Designed for Success by Janet Borgerson & Jonathan Schroeder

Designed for Success by Janet Borgerson & Jonathan Schroeder

Author:Janet Borgerson & Jonathan Schroeder [Borgerson, Janet & Schroeder, Jonathan]
Language: eng
Format: epub
Tags: advice; album cover art; collecting; graphic design; midcentury; motivation; nostalgia; retro; self-help; self-improvement; success; vintage exercise advice; vinyl
Publisher: MIT Press
Published: 2024-04-05T00:00:00+00:00


Figure 8.1

Personal Golf Instructions from Driver thru Putter, Arnold Palmer, Sports Champions SCI 32, pressed by Decca; art director, Kae Jones; photographer, Hank Chachowski, 1962.

Figure 8.2

Learn Tennis with Arthur Ashe, Manhattan Recording Company, LT-10, 1974.
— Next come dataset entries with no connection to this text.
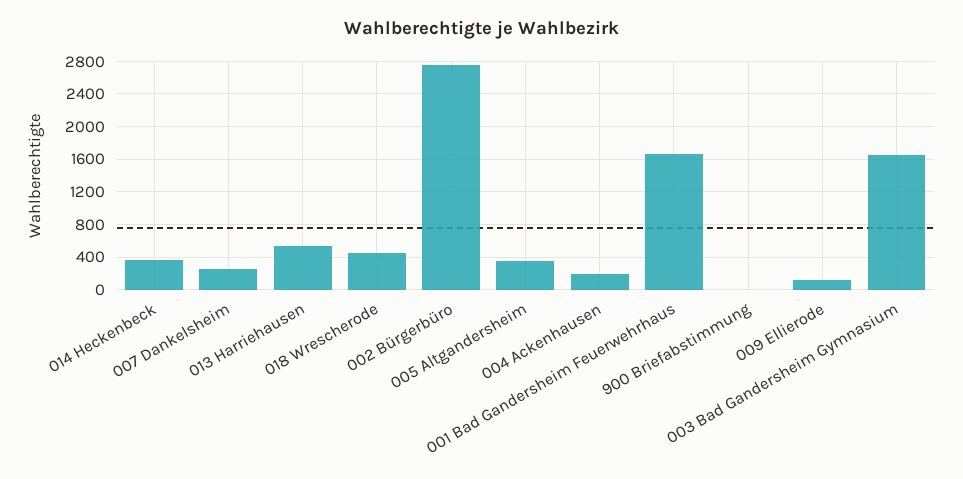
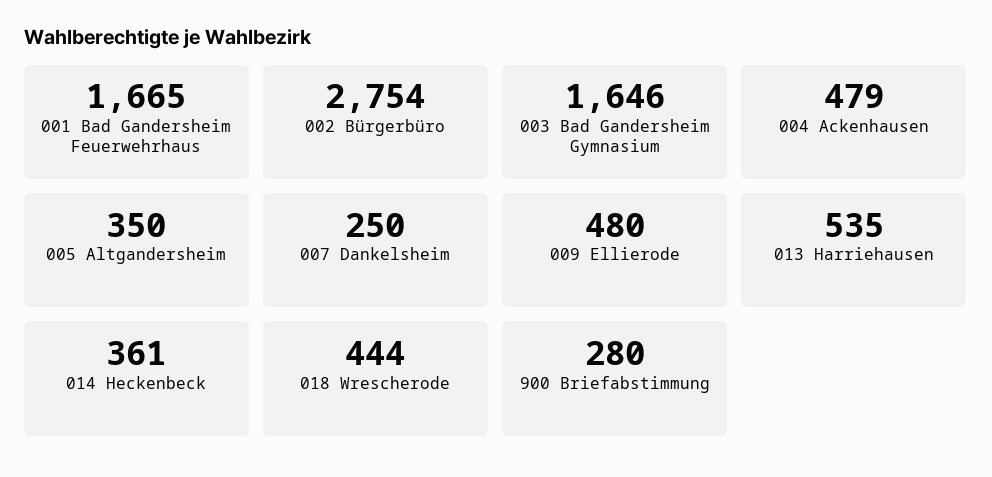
  {
    "014 Heckenbeck": 361,
    "007 Dankelsheim": 250,
    "013 Harriehausen": 535,
    "018 Wrescherode": 444,
    "002 Bürgerbüro": 2754,
    "005 Altgandersheim": 350,
-   "004 Ackenhausen": 200,
+   "004 Ackenhausen": 479,
    "001 Bad Gandersheim Feuerwehrhaus": 1665,
-   "900 Briefabstimmung": 0,
+   "900 Briefabstimmung": 280,
-   "009 Ellierode": 100,
+   "009 Ellierode": 480,
    "003 Bad Gandersheim Gymnasium": 1646
  }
Crabbe won a gold medal in the four-hundred-meter freestyle at the 1932 Los Angeles Olympics and went on to enjoy a successful film and television career. He specialized in heroes—he played a terrific trio of Tarzan, Flash Gordon, and Buck Rogers. In the illustration, a well-muscled cartoon man emerges from the pool, positioned similarly to Crabbe’s inset photo. His beaming, slender, bikini-clad wife is seated at an outdoor table, sipping a cold drink, shaded by a red-and-white umbrella. (Where’s his drink? His chair? Perhaps this guy is a friendly neighbor, trying out the Capri model he’s had his eye on—or the pool boy, testing the chlorine levels).

Crabbe’s dedication reads: swimming “gives you a wonderful feeling of relaxation and well-being, and at the same time, it tones up all the important muscles of your body. Some exercising is work. Swimming is fun! Learning to enjoy swimming, both for pleasure and good health, is important to you and your family.” Crabbe proclaims that “the secret to good swimming is learning to r-e-l-a-x in the water.” The liner notes include small graphics depicting the Dead Man’s Float, Dog Paddle, and the American Crawl.

Part 1, “Learn to Swim,” opens up with a stagey spoken-word scenario, as if the listener is eavesdropping on a pool party at Crabbe’s home. One couple remarks, “Ever since we got our Cascade pool, we’ve had a ball at our house. We got so popular, we’re never alone to argue anymore.” The rest of the side presents Crabbe’s earnest yet sophisticated instructions, interspersed with commentary from his “students” and with gushing accolades about pool-owning benefits: “A Cascade pool makes a house a home!” and “What could be better than having the children at home with their friends?” Part 2, “Music to Swim By,” provides an easy-listening soundtrack, clearly not meant for either teenage pool parties or Olympic record-setting.

A shiny black bowling ball dominates the cover of 7 Days to Better Bowling, with ten pins looming and a neighboring lane’s pins shown at the moment of impact. Graphically, the ball splits the cover into two parts: the photographic depiction of the wooden lane paired with an emotionally evocative red with uneven, subtly animated typography. Together these express the record’s focus—the physical and mental aspects of bowling: “The degree to which you master the ‘mental side’ will determine whether your score is higher or lower than bowlers of equal mechanical ability.” The $5.95 price is prominently featured, along with a caution: “This recording is for right handed bowlers only. It is unique in its field, and should be not be played until you have read the instructions carefully on the reversed side of the jacket.”

The album promises “A new approach to the ‘mental side’ of Bowling which improves your game by developing • relaxation • confidence • concentration • coordination.